━━━━━ GIVEN PASSAGE ━━━━━

However, I talk to hundreds, sometimes thousands, of developers each year and every time I introduce the .NET Runtime to them the same question arises. "What about my intellectual property? Using the metadata, can't someone reverse engineer my code and obtain something similar to the original source?"
The answer is "Yes." The easiest way to reverse engineer a .NET assembly is to use the ILDASM utility provided with the .NET Framework SDK. Example 1 shows an Intermediate Language (IL) disassembly of a private method, GetNewString, in the System.Text.StringBuilder class from the .NET Framework class library.
It's not completely understandable at first glance but it's much easier to read than x86 assembly language. However, using all the metadata that's available, it's possible to decompile this method into C# source code. Using the decompiler Anakrino from Jay Freeman at www.saurik.com, I decompiled GetNewString. Example 2 shows the decompiled version. (Note: This works best when the original language was C#.) You'll notice that the name of the local variable wasn't known, so the decompiler synthesized a new name. Based upon its usage, the local variable represents the value-constrained capacity of the new string.

━━━━━

ACTION ITEM A - Quote the records starting at the first line and ending at the line that contains "Najlepsze przepisy na japońskie", with both of those lines included.
The passage and the records have no connection to each other.

━━━━━ MATERIAL SUPPLIED ━━━━━

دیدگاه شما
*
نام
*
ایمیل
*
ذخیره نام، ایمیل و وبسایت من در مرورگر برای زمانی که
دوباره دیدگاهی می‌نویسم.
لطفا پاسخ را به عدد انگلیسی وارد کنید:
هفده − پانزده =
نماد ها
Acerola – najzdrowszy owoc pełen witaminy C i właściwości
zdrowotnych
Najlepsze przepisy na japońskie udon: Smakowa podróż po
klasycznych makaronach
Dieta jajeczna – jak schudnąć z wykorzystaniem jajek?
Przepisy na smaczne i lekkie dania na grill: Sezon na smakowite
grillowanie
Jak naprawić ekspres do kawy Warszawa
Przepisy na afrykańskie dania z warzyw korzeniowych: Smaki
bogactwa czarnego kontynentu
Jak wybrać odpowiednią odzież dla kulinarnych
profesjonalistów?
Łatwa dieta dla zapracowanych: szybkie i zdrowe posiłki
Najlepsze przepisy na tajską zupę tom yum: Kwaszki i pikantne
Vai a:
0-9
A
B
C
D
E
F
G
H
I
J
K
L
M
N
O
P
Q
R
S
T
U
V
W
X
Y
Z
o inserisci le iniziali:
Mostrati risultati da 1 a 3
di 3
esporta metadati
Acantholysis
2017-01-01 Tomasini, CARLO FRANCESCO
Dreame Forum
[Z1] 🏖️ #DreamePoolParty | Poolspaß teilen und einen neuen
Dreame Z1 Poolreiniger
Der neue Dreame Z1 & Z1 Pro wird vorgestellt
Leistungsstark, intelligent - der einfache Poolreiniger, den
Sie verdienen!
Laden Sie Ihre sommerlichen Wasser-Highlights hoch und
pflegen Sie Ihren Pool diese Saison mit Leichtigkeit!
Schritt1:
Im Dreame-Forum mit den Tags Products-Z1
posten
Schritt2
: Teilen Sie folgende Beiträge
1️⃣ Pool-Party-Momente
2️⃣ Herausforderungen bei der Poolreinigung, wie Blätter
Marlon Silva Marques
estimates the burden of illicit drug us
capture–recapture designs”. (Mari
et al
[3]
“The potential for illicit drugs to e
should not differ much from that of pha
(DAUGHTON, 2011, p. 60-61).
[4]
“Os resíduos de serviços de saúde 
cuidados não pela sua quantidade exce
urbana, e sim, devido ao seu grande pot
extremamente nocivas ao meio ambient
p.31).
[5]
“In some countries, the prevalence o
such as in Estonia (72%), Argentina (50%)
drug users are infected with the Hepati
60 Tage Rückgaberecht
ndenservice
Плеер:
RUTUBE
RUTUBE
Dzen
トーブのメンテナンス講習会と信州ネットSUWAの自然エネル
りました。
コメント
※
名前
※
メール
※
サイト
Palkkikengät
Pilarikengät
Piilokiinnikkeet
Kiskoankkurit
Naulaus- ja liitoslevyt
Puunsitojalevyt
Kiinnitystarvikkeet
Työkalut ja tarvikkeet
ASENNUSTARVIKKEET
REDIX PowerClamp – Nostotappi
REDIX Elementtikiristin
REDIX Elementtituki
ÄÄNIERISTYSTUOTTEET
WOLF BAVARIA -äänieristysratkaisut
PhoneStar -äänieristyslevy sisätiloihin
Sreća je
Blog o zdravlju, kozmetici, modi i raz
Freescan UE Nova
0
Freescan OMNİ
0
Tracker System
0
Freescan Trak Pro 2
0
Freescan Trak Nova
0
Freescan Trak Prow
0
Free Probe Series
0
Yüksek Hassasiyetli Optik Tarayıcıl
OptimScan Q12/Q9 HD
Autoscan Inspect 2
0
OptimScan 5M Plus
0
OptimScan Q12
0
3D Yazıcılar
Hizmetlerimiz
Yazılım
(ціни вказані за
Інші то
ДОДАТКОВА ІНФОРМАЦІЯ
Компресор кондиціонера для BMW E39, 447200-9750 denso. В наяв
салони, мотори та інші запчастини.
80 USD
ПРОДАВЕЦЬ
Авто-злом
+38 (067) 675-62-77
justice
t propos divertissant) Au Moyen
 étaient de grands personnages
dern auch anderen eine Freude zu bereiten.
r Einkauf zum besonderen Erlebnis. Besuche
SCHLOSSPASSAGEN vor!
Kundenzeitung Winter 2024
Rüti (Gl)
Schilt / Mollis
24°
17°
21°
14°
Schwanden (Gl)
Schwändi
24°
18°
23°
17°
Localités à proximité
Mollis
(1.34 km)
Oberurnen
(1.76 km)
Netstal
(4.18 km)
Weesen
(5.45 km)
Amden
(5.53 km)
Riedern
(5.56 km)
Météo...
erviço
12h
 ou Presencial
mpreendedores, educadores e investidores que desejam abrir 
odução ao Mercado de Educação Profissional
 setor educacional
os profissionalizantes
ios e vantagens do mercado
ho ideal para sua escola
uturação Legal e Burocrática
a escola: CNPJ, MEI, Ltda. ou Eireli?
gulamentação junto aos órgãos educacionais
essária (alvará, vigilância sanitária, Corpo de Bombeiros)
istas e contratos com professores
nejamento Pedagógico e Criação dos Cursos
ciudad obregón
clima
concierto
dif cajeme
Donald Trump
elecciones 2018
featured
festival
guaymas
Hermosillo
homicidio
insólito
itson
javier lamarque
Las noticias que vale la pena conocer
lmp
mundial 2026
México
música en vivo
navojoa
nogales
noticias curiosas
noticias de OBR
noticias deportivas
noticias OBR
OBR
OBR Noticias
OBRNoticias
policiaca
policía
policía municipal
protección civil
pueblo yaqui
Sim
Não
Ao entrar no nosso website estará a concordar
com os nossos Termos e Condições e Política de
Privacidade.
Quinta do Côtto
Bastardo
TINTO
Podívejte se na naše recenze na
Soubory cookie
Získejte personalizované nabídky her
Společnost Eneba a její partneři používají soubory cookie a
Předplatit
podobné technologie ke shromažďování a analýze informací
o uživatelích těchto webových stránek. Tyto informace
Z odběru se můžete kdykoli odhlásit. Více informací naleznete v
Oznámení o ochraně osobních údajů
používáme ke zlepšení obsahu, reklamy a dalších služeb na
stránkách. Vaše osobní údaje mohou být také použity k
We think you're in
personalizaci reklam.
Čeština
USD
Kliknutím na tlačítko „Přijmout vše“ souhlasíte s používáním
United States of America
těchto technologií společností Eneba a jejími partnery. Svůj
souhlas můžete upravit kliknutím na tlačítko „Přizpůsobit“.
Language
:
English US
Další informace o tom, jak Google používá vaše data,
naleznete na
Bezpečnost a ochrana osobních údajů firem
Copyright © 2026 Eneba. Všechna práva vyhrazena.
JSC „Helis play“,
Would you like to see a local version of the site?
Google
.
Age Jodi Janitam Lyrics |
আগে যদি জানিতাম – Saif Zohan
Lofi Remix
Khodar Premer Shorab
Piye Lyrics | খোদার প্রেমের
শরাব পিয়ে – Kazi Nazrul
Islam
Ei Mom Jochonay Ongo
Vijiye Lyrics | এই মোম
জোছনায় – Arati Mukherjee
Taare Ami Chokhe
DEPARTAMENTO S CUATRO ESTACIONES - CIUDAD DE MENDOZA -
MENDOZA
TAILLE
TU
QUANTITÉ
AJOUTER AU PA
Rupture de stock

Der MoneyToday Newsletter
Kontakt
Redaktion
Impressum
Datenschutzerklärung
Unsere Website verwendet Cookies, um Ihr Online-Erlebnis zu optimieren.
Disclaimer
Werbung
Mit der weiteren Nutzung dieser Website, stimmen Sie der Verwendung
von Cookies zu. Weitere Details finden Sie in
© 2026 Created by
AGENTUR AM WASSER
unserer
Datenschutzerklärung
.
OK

━━━━━

ACTION ITEM B - Print the entire passage on reverse engineering .NET code word for word.

WRITTEN SOLUTION A -
دیدگاه شما
*
نام
*
ایمیل
*
ذخیره نام، ایمیل و وبسایت من در مرورگر برای زمانی که
دوباره دیدگاهی می‌نویسم.
لطفا پاسخ را به عدد انگلیسی وارد کنید:
هفده − پانزده =
نماد ها
Acerola – najzdrowszy owoc pełen witaminy C i właściwości
zdrowotnych
Najlepsze przepisy na japońskie udon: Smakowa podróż po

WRITTEN SOLUTION B -
However, I talk to hundreds, sometimes thousands, of developers each year and every time I introduce the .NET Runtime to them the same question arises. "What about my intellectual property? Using the metadata, can't someone reverse engineer my code and obtain something similar to the original source?"
The answer is "Yes." The easiest way to reverse engineer a .NET assembly is to use the ILDASM utility provided with the .NET Framework SDK. Example 1 shows an Intermediate Language (IL) disassembly of a private method, GetNewString, in the System.Text.StringBuilder class from the .NET Framework class library.
It's not completely understandable at first glance but it's much easier to read than x86 assembly language. However, using all the metadata that's available, it's possible to decompile this method into C# source code. Using the decompiler Anakrino from Jay Freeman at www.saurik.com, I decompiled GetNewString. Example 2 shows the decompiled version. (Note: This works best when the original language was C#.) You'll notice that the name of the local variable wasn't known, so the decompiler synthesized a new name. Based upon its usage, the local variable represents the value-constrained capacity of the new string.